Welcome to the Handsign Detection project repository! This project aims to facilitate real-time detection of hand signs, particularly those from the American Sign Language (ASL), using machine learning and computer vision techniques. Through the integration of various libraries such as MediaPipe, scikit-learn, and OpenCV, this model enables users to interact with applications and devices using intuitive hand gestures.

Key Features

  • Real-time Detection: Our model offers instantaneous detection of ASL hand signs, providing seamless interaction for users.
  • Very High Accuracy: The model boasts very high accuracy due to comprehensive training on a wide range of datasets.
  • Comprehensive Training: Trained using MediaPipe for hand tracking, scikit-learn for machine learning with a Random Forest classifier, and OpenCV for image processing, ensuring robust performance across various scenarios.
  • Wide Range of Dataset: The model has been trained on a diverse dataset, enhancing its ability to recognize various hand signs accurately.
  • User-friendly Interface: Extensive documentation and examples are provided for easy integration and usage of the hand sign detection system.
  • Customization Options: Users can customize the model to detect additional ASL hand signs or words, catering to specific communication needs.
  • Meaningful Sentences: In addition to individual hand signs, the model recognizes select words, enabling users to construct meaningful sentences for enhanced communication.

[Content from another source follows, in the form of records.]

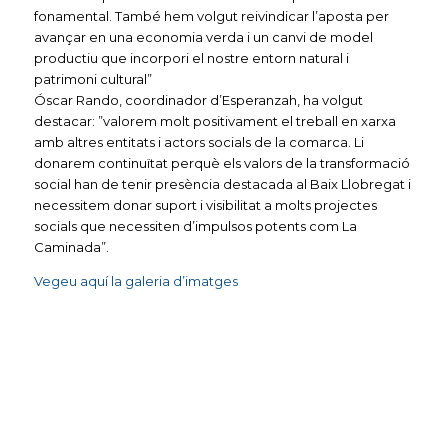
fonamental. També hem volgut reivindicar l’aposta per
avançar en una economia verda i un canvi de model
productiu que incorpori el nostre entorn natural i
patrimoni cultural”
Óscar Rando, coordinador d’Esperanzah, ha volgut
destacar: ”valorem molt positivament el treball en xarxa
amb altres entitats i actors socials de la comarca. Li
donarem continuïtat perquè els valors de la transformació
social han de tenir presència destacada al Baix Llobregat i
necessitem donar suport i visibilitat a molts projectes
socials que necessiten d’impulsos potents com La
Caminada”.
Vegeu aquí la galeria d’imatges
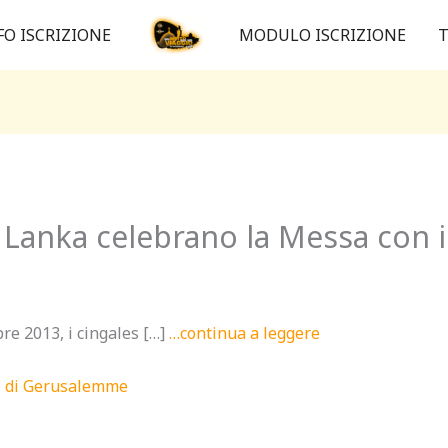
FO ISCRIZIONE
MODULO ISCRIZIONE
T
i Lanka celebrano la Messa con i
 2013, i cingales […]
…continua a leggere
no di Gerusalemme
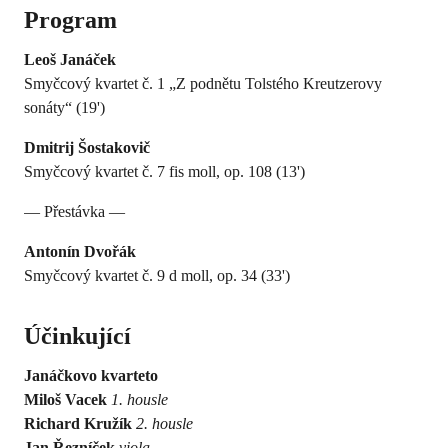
Program
Leoš Janáček
Smyčcový kvartet č. 1 „Z podnětu Tolstého Kreutzerovy
sonáty“ (19')
Dmitrij Šostakovič
Smyčcový kvartet č. 7 fis moll, op. 108 (13')
— Přestávka —
Antonín Dvořák
Smyčcový kvartet č. 9 d moll, op. 34 (33')
Účinkující
Janáčkovo kvarteto
Miloš Vacek
1. housle
Richard Kružík
2. housle
Jan Řezníček
viola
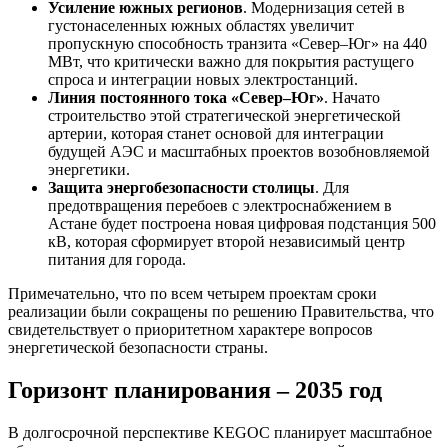
Усиление южных регионов
. Модернизация сетей в
густонаселенных южных областях увеличит
пропускную способность транзита «Север–Юг» на 440
МВт, что критически важно для покрытия растущего
спроса и интеграции новых электростанций.
Линия постоянного тока «Север–Юг»
. Начато
строительство этой стратегической энергетической
артерии, которая станет основой для интеграции
будущей АЭС и масштабных проектов возобновляемой
энергетики.
Защита энергобезопасности столицы
. Для
предотвращения перебоев с электроснабжением в
Астане будет построена новая цифровая подстанция 500
кВ, которая сформирует второй независимый центр
питания для города.
Примечательно, что по всем четырем проектам сроки
реализации были сокращены по решению Правительства, что
свидетельствует о приоритетном характере вопросов
энергетической безопасности страны.
Горизонт планирования – 2035 год
В долгосрочной перспективе KEGOC планирует масштабное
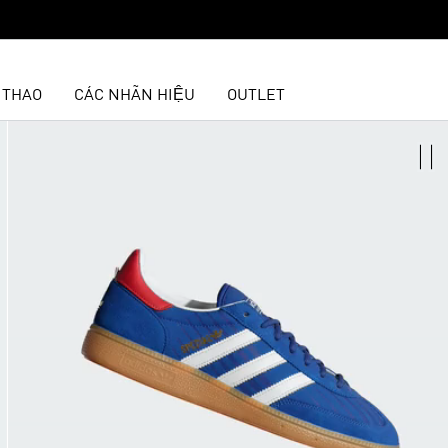
 THAO
CÁC NHÃN HIỆU
OUTLET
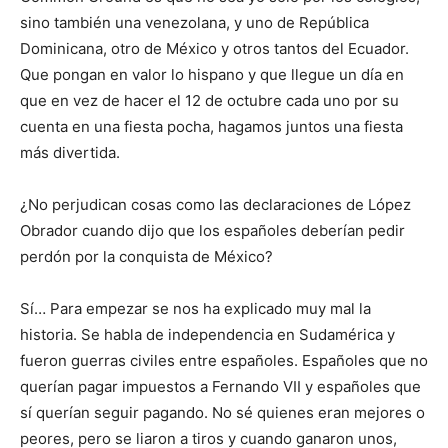
sino también una venezolana, y uno de República
Dominicana, otro de México y otros tantos del Ecuador.
Que pongan en valor lo hispano y que llegue un día en
que en vez de hacer el 12 de octubre cada uno por su
cuenta en una fiesta pocha, hagamos juntos una fiesta
más divertida.
¿No perjudican cosas como las declaraciones de López
Obrador cuando dijo que los españoles deberían pedir
perdón por la conquista de México?
Sí… Para empezar se nos ha explicado muy mal la
historia. Se habla de independencia en Sudamérica y
fueron guerras civiles entre españoles. Españoles que no
querían pagar impuestos a Fernando VII y españoles que
sí querían seguir pagando. No sé quienes eran mejores o
peores, pero se liaron a tiros y cuando ganaron unos,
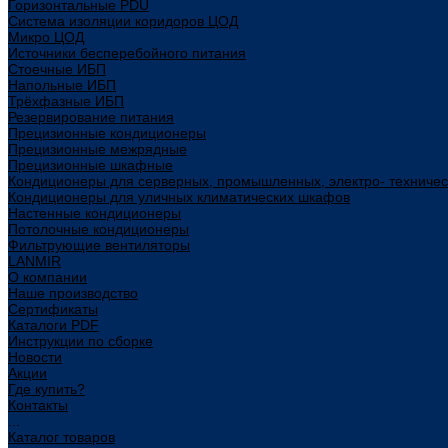
Горизонтальные PDU
Система изоляции коридоров ЦОД
Микро ЦОД
Источники бесперебойного питания
Стоечные ИБП
Напольные ИБП
Трёхфазные ИБП
Резервирование питания
Прецизионные кондиционеры
Прецизионные межрядные
Прецизионные шкафные
Кондиционеры для серверных, промышленных, электро- техниче
Кондиционеры для уличных климатических шкафов
Настенные кондиционеры
Потолочные кондиционеры
Фильтрующие вентиляторы
LANMIR
О компании
Наше производство
Сертификаты
Каталоги PDF
Инструкции по сборке
Новости
Акции
Где купить?
Контакты
...
Каталог товаров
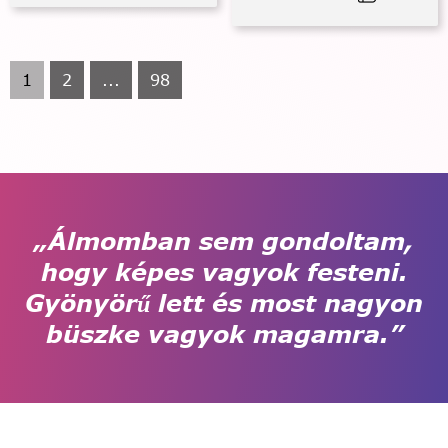
1
2
...
98
„Álmomban sem gondoltam,
hogy képes vagyok festeni.
Gyönyörű lett és most nagyon
büszke vagyok magamra.”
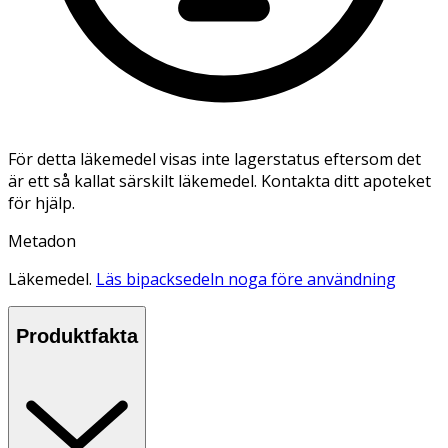
För detta läkemedel visas inte lagerstatus eftersom det
är ett så kallat särskilt läkemedel. Kontakta ditt apoteket
för hjälp.
Metadon
Läkemedel.
Läs bipacksedeln noga före användning
Produktfakta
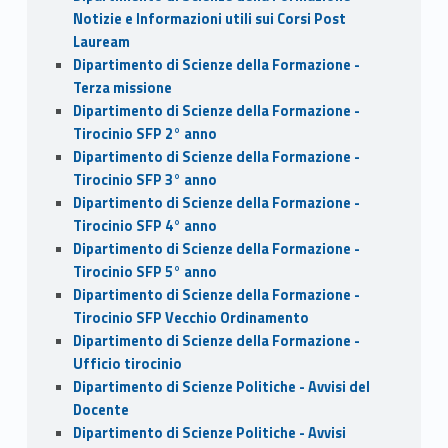
Notizie e Informazioni utili sui Corsi Post
Lauream
Dipartimento di Scienze della Formazione -
Terza missione
Dipartimento di Scienze della Formazione -
Tirocinio SFP 2° anno
Dipartimento di Scienze della Formazione -
Tirocinio SFP 3° anno
Dipartimento di Scienze della Formazione -
Tirocinio SFP 4° anno
Dipartimento di Scienze della Formazione -
Tirocinio SFP 5° anno
Dipartimento di Scienze della Formazione -
Tirocinio SFP Vecchio Ordinamento
Dipartimento di Scienze della Formazione -
Ufficio tirocinio
Dipartimento di Scienze Politiche - Avvisi del
Docente
Dipartimento di Scienze Politiche - Avvisi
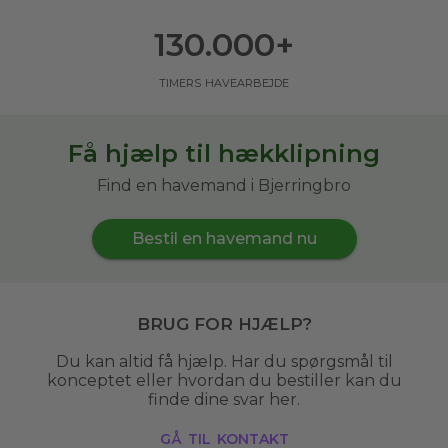
130.000
+
timers havearbejde
Få hjælp til hækklipning
Find en havemand i Bjerringbro
Bestil en havemand nu
Brug for hjælp?
Du kan altid få hjælp. Har du spørgsmål til
konceptet eller hvordan du bestiller kan du
finde dine svar her.
gå til kontakt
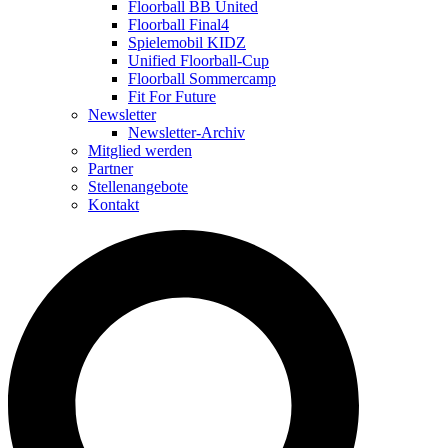
Floorball BB United
Floorball Final4
Spielemobil KIDZ
Unified Floorball-Cup
Floorball Sommercamp
Fit For Future
Newsletter
Newsletter-Archiv
Mitglied werden
Partner
Stellenangebote
Kontakt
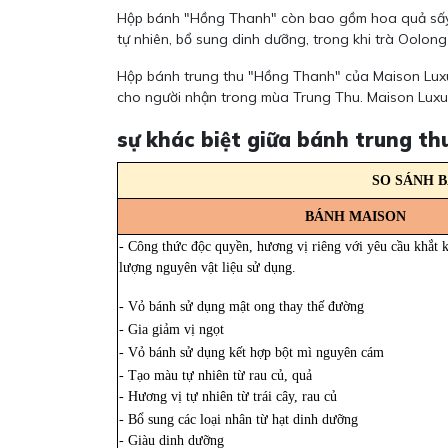
Hộp bánh "Hồng Thanh" còn bao gồm hoa quả sấy dẻ
tự nhiên, bổ sung dinh dưỡng, trong khi trà Oolong
Hộp bánh trung thu "Hồng Thanh" của Maison Luxu
cho người nhận trong mùa Trung Thu. Maison Luxu
sự khác biệt giữa bánh trung t
SO SÁNH 
BÁNH MAISON
- Công thức độc quyền, hương vị riêng với yêu cầu khắt 
lượng nguyên vật liệu sử dụng.
- Vỏ bánh sử dụng mật ong thay thế đường
- Gia giảm vị ngọt
- Vỏ bánh sử dụng kết hợp bột mì nguyên cám
- Tạo màu tự nhiên từ rau củ, quả
- Hương vị tự nhiên từ trái cây, rau củ
- Bổ sung các loại nhân từ hạt dinh dưỡng
- Giàu dinh dưỡng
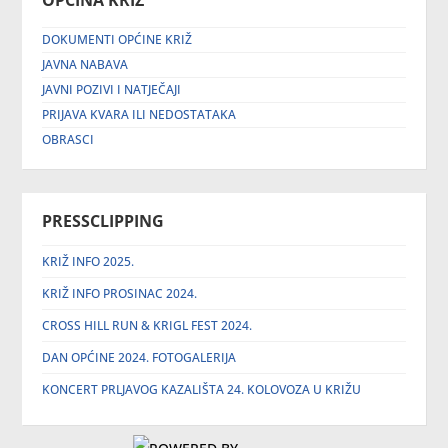
OPĆINA KRIŽ
DOKUMENTI OPĆINE KRIŽ
JAVNA NABAVA
JAVNI POZIVI I NATJEČAJI
PRIJAVA KVARA ILI NEDOSTATAKA
OBRASCI
PRESSCLIPPING
KRIŽ INFO 2025.
KRIŽ INFO PROSINAC 2024.
CROSS HILL RUN & KRIGL FEST 2024.
DAN OPĆINE 2024. FOTOGALERIJA
KONCERT PRLJAVOG KAZALIŠTA 24. KOLOVOZA U KRIŽU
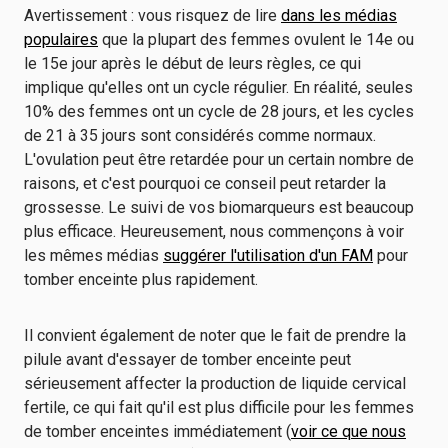
Avertissement : vous risquez de lire
dans les médias
populaires
que la plupart des femmes ovulent le 14e ou
le 15e jour après le début de leurs règles, ce qui
implique qu'elles ont un cycle régulier. En réalité, seules
10% des femmes ont un cycle de 28 jours, et les cycles
de 21 à 35 jours sont considérés comme normaux.
L'ovulation peut être retardée pour un certain nombre de
raisons, et c'est pourquoi ce conseil peut retarder la
grossesse. Le suivi de vos biomarqueurs est beaucoup
plus efficace. Heureusement, nous commençons à voir
les mêmes médias
suggérer l'utilisation d'un FAM
pour
tomber enceinte plus rapidement.
Il convient également de noter que le fait de prendre la
pilule avant d'essayer de tomber enceinte peut
sérieusement affecter la production de liquide cervical
fertile, ce qui fait qu'il est plus difficile pour les femmes
de tomber enceintes immédiatement (
voir ce que nous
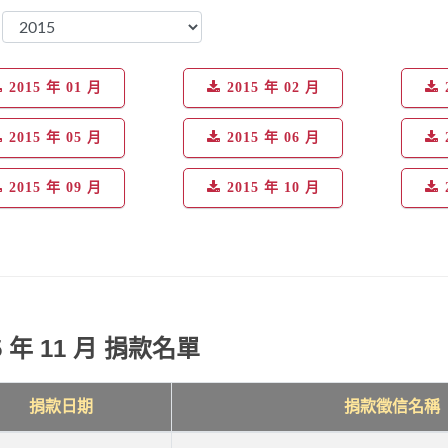
：
2015 年 01 月
2015 年 02 月
2015 年 05 月
2015 年 06 月
2015 年 09 月
2015 年 10 月
5 年 11 月 捐款名單
捐款日期
捐款徵信名稱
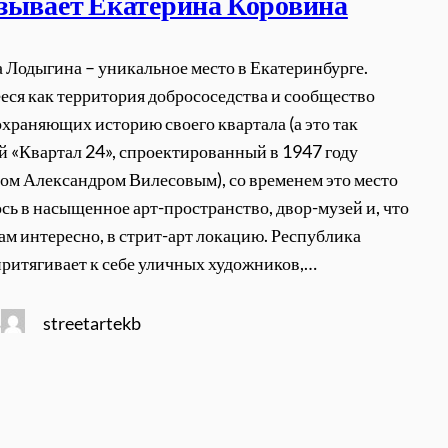
зывает Екатерина Коровина
 Лодыгина – уникальное место в Екатеринбурге.
ся как территория добрососедства и сообщество
охраняющих историю своего квартала (а это так
 «Квартал 24», спроектированный в 1947 году
ом Александром Вилесовым), со временем это место
сь в насыщенное арт-пространство, двор-музей и, что
ам интересно, в стрит-арт локацию. Республика
ритягивает к себе уличных художников,…
streetartekb
5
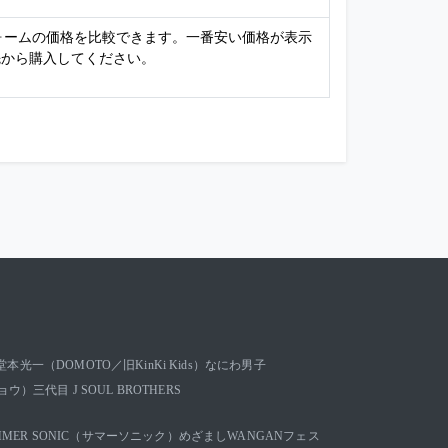
フォームの価格を比較できます。一番安い価格が表示
先から購入してください。
堂本光一（DOMOTO／旧KinKi Kids）
なにわ男子
キョウ）
三代目 J SOUL BROTHERS
MMER SONIC（サマーソニック）
めざましWANGANフェス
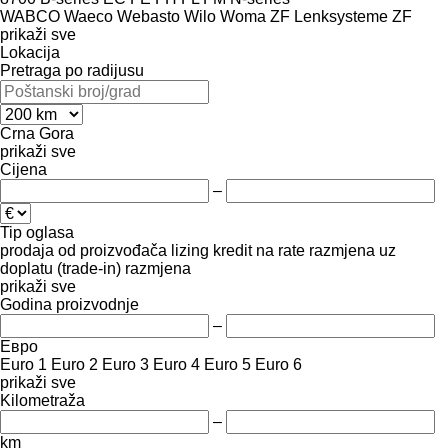
WABCO
Waeco
Webasto
Wilo
Woma
ZF Lenksysteme
ZF
prikaži sve
Lokacija
Pretraga po radijusu
Crna Gora
prikaži sve
Cijena
–
Tip oglasa
prodaja
od proizvođača
lizing
kredit
na rate
razmjena uz
doplatu (trade-in)
razmjena
prikaži sve
Godina proizvodnje
–
Евро
Euro 1
Euro 2
Euro 3
Euro 4
Euro 5
Euro 6
prikaži sve
Kilometraža
–
km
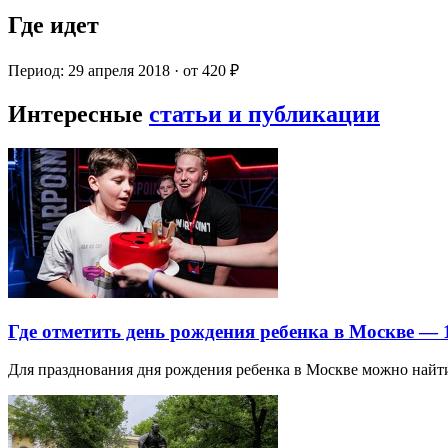
Где идет
Период: 29 апреля 2018 · от 420 ₽
Интересные
статьи и публикации
Где отметить день рождения ребенка в Москве —
Для празднования дня рождения ребенка в Москве можно най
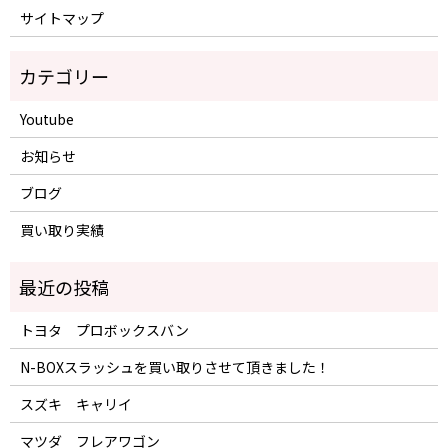
サイトマップ
Youtube
お知らせ
ブログ
買い取り実績
トヨタ プロボックスバン
N-BOXスラッシュを買い取りさせて頂きました！
スズキ キャリイ
マツダ フレアワゴン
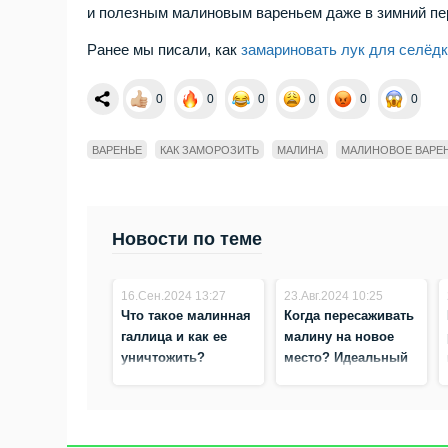
и полезным малиновым вареньем даже в зимний пе
Ранее мы писали,
как
замариновать лук для селёд
0
0
0
0
0
0
ВАРЕНЬЕ
КАК ЗАМОРОЗИТЬ
МАЛИНА
МАЛИНОВОЕ ВАРЕ
Новости по теме
16.Сен.2024 13:27
23.Авг.2024 10:25
Что такое малинная
Когда пересаживать
галлица и как ее
малину на новое
уничтожить?
место? Идеальный
срок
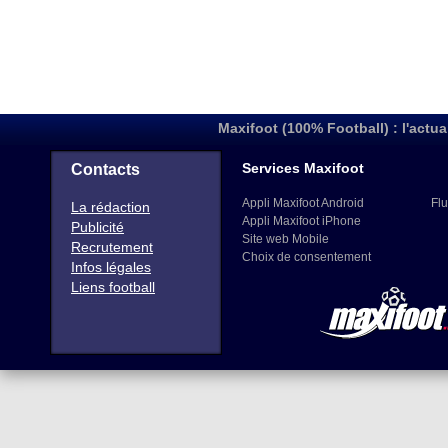
Maxifoot (100% Football) : l'actua
Services Maxifoot
Contacts
Appli Maxifoot Android
Flu
La rédaction
Appli Maxifoot iPhone
Publicité
Site web Mobile
Recrutement
Choix de consentement
Infos légales
Liens football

Note: This model supports only the detection of the right hand, as the dataset used for training is specific to right-hand gestures.

Getting Started

  1. Clone the Repository: Clone this repository to your local machine using the following command:
    git clone https://github.com/youutubee/handsign-detection.git
  2. Run the train.py file: After it is successfully run a model.p file will appear in the project directory
  3. Run inference.py: Utilize the provided example scripts to observe the model's performance in real-time.

Contributions

Contributions to this project are highly welcome! Whether you want to optimize the algorithm, expand the vocabulary of recognized hand signs and words, or improve documentation, your contributions are invaluable in advancing this technology.

  1. Fork the repository.
  2. Create a new branch (git checkout -b feature/your-feature).
  3. Make your changes.
  4. Commit your changes (git commit -am 'Add new feature').
  5. Push to the branch (git push origin feature/your-feature).
  6. Create a new Pull Request.

Feedback

Your feedback is essential in refining the Handsign Detection model. Please feel free to report any issues, suggest new features, or provide general feedback to help us improve the system further.